International career
- Years: Team / Apps / (Points)
- 2004–2015: Georgia / 53 / (40)

= Davit Zirakashvili =

Georgia international rugby union player

Davit Zirakashvili (დავით ზირაქაშვილი, born 10 October 1983) is a former Georgian rugby union player. He played most of his career for Clermont in the top French professional rugby league, the Top 14. He played as a tighthead prop. He is seen as one of Georgia's finest ever rugby players and was voted Georgian sportsman of the year in 2010.

==Career==
Zirakashvili originally came from a wrestling background, but switched to rugby in 2000. He moved to France in 2002 to play with Fédérale 1 side Aubenas. He moved up the leagues to the Top 14 in the 2004/05 season to play with Clermont where he joined his Georgian compatriot Goderdzi Shvelidze. He also made his debut for Georgia in 2004 against Uruguay.

He soon became an important member of both the Clermont and Georgia side. He played in all four of the consecutive Top 14 finals Clermont reached between 2007 and 2010, he scored a try in the 2008 Top 14 final against Toulouse and in 2010 became the first Georgian player to win the Top 14, and represented Georgia in both the 2007 and 2011 World Cups.

In 2010, Zirakashvili was voted Georgian sportsman of the year after some crucial performances for both club and country. He was part of a Georgian scrum which scored three penalty tries and also a pushover try in the calendar year, he also a memorable solo try from 45 metres out against Russia in Trabzon and an important try against Canada. His scrummaging was a key factor in Georgia recording wins against both Canada and USA for the first time, whilst at club level he was part of Clermont's Top 14 winning side. Zirakashvili was also mentioned as one of the best tighthead props of the year in world rugby by The Daily Telegraph.

_Source material_:
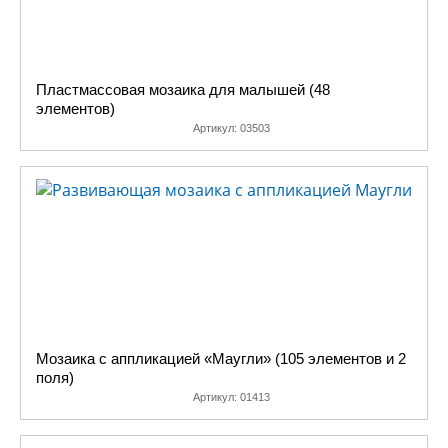
Пластмассовая мозаика для малышей (48
элементов)
Артикул:
03503
Мозаика с аппликацией «Маугли» (105 элементов и 2
поля)
Артикул:
01413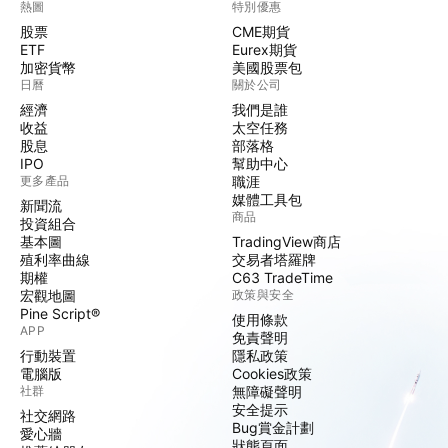
熱圖
特別優惠
股票
CME期貨
ETF
Eurex期貨
加密貨幣
美國股票包
日曆
關於公司
經濟
我們是誰
收益
太空任務
股息
部落格
IPO
幫助中心
更多產品
職涯
媒體工具包
新聞流
商品
投資組合
基本圖
TradingView商店
殖利率曲線
交易者塔羅牌
期權
C63 TradeTime
宏觀地圖
政策與安全
Pine Script®
使用條款
APP
免責聲明
行動裝置
隱私政策
電腦版
Cookies政策
社群
無障礙聲明
安全提示
社交網路
Bug賞金計劃
愛心牆
狀態頁面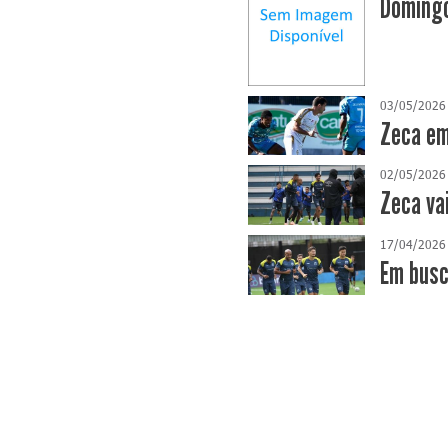
Domingo
03/05/2026
Zeca em
02/05/2026
Zeca va
17/04/2026
​Em bus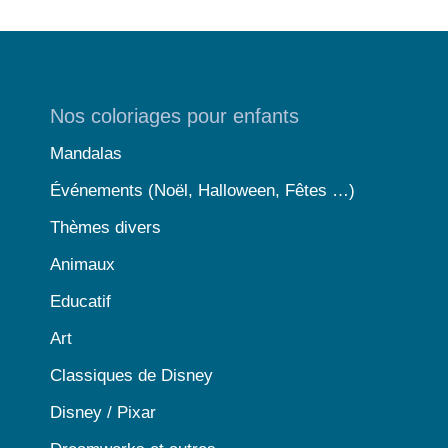
Nos coloriages pour enfants
Mandalas
Événements (Noël, Halloween, Fêtes …)
Thèmes divers
Animaux
Educatif
Art
Classiques de Disney
Disney / Pixar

_What you need to do_: Write out the portion of the text about Davit Zirakashvili starting with "Davit Zirakashvili (დავით" and going on through "2004 against Uruguay.", copying it word for word.

_Task result_:
Davit Zirakashvili (დავით ზირაქაშვილი, born 10 October 1983) is a former Georgian rugby union player. He played most of his career for Clermont in the top French professional rugby league, the Top 14. He played as a tighthead prop. He is seen as one of Georgia's finest ever rugby players and was voted Georgian sportsman of the year in 2010.

==Career==
Zirakashvili originally came from a wrestling background, but switched to rugby in 2000. He moved to France in 2002 to play with Fédérale 1 side Aubenas. He moved up the leagues to the Top 14 in the 2004/05 season to play with Clermont where he joined his Georgian compatriot Goderdzi Shvelidze. He also made his debut for Georgia in 2004 against Uruguay.